== Segment start ==
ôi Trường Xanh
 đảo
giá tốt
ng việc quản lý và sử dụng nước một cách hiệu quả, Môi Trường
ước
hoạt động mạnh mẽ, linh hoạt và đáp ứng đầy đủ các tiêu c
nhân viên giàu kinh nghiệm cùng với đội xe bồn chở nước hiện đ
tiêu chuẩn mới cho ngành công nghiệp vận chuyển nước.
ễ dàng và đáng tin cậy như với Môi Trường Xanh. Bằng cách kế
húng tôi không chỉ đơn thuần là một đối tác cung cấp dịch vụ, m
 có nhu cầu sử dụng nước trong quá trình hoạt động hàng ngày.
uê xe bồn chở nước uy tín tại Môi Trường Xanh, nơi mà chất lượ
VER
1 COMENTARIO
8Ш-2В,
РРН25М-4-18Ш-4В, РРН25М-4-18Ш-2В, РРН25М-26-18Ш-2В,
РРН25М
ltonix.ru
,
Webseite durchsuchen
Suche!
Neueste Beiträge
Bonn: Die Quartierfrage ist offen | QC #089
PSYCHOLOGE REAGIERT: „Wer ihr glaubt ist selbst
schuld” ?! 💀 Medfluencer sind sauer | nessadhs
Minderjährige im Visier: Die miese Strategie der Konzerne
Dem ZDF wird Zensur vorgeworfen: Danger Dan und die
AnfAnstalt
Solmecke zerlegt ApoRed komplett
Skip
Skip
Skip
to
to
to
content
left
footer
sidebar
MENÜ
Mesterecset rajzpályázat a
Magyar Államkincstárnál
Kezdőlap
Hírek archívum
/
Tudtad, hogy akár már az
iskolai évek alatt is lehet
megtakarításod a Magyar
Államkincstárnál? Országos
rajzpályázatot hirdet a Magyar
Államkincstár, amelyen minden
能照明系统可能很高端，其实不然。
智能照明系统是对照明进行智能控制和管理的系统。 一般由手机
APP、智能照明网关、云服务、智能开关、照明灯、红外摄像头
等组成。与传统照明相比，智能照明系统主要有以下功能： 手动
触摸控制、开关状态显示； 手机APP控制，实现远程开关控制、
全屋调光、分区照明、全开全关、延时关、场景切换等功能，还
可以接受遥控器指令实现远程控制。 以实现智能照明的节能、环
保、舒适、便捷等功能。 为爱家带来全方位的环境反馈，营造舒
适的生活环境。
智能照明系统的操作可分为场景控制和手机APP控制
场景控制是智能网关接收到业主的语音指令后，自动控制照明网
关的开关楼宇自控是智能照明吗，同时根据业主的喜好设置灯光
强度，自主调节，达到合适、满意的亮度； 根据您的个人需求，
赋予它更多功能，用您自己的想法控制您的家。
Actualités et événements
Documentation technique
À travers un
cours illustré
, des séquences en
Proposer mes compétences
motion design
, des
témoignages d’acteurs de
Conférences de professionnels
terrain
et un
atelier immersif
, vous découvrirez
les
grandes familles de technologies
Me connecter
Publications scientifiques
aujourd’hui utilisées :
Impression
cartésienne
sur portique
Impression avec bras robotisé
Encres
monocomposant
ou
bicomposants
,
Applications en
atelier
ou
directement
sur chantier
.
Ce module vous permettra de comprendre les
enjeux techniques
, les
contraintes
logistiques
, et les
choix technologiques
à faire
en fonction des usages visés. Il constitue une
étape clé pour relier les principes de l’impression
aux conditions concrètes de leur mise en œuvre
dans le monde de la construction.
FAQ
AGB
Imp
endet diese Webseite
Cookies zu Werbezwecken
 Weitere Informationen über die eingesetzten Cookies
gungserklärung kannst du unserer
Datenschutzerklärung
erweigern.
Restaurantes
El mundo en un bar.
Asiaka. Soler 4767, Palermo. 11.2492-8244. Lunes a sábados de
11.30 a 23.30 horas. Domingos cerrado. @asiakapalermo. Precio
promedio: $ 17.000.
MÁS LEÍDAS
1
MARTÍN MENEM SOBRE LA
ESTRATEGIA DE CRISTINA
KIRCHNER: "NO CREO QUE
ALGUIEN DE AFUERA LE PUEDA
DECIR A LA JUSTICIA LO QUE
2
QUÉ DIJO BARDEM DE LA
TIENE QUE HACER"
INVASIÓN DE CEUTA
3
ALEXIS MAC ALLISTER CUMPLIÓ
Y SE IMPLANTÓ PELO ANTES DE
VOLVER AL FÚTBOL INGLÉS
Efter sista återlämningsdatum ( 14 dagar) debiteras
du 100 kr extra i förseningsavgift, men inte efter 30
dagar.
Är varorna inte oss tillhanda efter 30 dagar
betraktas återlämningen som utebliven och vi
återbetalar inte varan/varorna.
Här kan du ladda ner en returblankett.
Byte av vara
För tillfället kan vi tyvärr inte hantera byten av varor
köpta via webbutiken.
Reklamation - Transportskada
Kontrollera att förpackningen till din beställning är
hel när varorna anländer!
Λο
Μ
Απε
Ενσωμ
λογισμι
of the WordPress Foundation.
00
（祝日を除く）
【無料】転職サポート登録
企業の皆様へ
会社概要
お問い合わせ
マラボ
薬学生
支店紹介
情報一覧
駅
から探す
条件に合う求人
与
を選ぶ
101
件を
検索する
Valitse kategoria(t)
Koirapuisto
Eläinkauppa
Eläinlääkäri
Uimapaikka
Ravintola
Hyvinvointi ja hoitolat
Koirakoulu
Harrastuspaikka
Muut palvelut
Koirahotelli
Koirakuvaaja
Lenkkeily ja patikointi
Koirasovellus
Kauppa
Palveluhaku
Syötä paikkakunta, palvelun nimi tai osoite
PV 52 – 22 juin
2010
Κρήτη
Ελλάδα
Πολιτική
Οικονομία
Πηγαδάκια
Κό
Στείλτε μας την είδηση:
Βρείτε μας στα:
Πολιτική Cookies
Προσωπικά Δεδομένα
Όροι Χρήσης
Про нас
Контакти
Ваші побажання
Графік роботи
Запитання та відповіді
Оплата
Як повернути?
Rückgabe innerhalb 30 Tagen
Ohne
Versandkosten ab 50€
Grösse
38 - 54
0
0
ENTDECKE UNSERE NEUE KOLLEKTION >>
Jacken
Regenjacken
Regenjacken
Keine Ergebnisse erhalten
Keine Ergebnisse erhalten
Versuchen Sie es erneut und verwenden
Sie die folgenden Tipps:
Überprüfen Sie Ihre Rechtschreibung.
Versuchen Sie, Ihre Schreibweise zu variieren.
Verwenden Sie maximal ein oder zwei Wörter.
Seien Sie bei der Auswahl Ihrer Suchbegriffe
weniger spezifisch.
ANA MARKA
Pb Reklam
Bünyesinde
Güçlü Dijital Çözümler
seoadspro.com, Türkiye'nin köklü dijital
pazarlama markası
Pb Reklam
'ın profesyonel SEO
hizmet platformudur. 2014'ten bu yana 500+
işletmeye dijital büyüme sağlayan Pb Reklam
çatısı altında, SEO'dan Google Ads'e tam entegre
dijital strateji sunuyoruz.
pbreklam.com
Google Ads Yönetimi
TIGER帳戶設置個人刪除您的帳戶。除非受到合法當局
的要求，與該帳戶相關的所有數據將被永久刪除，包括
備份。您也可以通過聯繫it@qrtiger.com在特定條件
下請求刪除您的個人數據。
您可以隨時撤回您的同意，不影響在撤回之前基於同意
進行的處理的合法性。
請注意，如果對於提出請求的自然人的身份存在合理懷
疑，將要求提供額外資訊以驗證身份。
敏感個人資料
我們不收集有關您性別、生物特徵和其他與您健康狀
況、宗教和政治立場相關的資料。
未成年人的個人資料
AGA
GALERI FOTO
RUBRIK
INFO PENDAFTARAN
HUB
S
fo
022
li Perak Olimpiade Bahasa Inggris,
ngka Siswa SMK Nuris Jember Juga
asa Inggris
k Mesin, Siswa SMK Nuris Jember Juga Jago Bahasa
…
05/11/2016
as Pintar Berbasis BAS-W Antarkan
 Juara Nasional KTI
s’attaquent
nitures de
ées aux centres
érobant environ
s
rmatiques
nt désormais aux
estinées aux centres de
== Segment end ==
> WHAT IS BEING ASKED
Locate every line in the data that contains the word "cách" and copy each one out in full. Case counts, so only an exact match qualifies.

> SOLUTION BELOW
ng việc quản lý và sử dụng nước một cách hiệu quả, Môi Trường
ễ dàng và đáng tin cậy như với Môi Trường Xanh. Bằng cách kế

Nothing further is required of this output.